Oh, and some Southerners are really fucking POOR losers.

Wait, was this really done by an 8th grader?

Man, I don’t have that kind of patience and concentration NOW. I won’t have it when I’m DEAD.

Hope he got an A. (And look, don’t tell me if he just sat down and did this for fun. I’m feeling inadequate enough as it is.)

When I was in eighth grade, we made bowling pin lamps, and I got my hair wound up in the lathe.

Bowling pins are hollow inside, btw.

GREAT little film, kid. Ignore the bad slavering man; he’s got to get his metaphors out—he’s a sportswriter.

I’ve worked with a couple of Hollywood stop-motion specialists, and I have to say that this is both inspired from a storytelling standpoint, and technically quite brilliant.

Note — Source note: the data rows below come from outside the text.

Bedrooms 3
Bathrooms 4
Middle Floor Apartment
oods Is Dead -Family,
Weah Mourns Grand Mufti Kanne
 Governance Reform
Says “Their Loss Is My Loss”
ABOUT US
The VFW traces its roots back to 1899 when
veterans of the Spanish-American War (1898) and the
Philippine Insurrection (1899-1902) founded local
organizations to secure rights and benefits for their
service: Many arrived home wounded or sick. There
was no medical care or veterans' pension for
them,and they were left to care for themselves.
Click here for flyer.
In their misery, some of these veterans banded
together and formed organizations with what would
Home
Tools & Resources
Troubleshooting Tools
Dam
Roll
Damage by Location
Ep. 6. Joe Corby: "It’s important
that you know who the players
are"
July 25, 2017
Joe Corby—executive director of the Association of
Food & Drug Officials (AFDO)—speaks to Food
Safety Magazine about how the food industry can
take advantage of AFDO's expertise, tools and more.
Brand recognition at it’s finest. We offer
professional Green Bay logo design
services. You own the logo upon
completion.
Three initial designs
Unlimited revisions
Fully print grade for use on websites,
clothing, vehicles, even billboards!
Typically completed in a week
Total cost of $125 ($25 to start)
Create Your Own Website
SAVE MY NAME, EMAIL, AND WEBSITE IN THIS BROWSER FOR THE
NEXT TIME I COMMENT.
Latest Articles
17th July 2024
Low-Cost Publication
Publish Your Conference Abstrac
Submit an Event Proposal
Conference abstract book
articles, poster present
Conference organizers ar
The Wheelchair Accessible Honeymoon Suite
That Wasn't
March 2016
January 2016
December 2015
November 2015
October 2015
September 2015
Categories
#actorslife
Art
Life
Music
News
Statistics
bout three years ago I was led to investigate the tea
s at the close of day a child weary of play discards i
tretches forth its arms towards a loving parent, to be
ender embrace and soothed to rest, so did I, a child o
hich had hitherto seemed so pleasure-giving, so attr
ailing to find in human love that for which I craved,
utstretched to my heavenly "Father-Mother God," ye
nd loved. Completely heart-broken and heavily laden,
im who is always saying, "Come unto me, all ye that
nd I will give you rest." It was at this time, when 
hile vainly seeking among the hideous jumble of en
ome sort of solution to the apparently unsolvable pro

When this youngster is finally released from the Hadleyville State Institution for the Criminally Insane, I’m pretty sure he’ll find a lot of open doors in LA!

LOL, this is very cool and would get a lot of people a lot more interested in the details of the war.

I think the creator had a lot of fun with the pink clay!

Awesome!  Loved it.  Sent it to my father-in-law, who’s quite the history buff and has a great sense of humor too.  Thanks for finding & sharing.

I just love Snoopy walking through the bloodbath at the end. Though of course real history buffs know that it was actually Peabody and his boy, Sherman.

Watching that made me spend hours moving little bits of brown and yellow clay to animate an image of myself throwing up.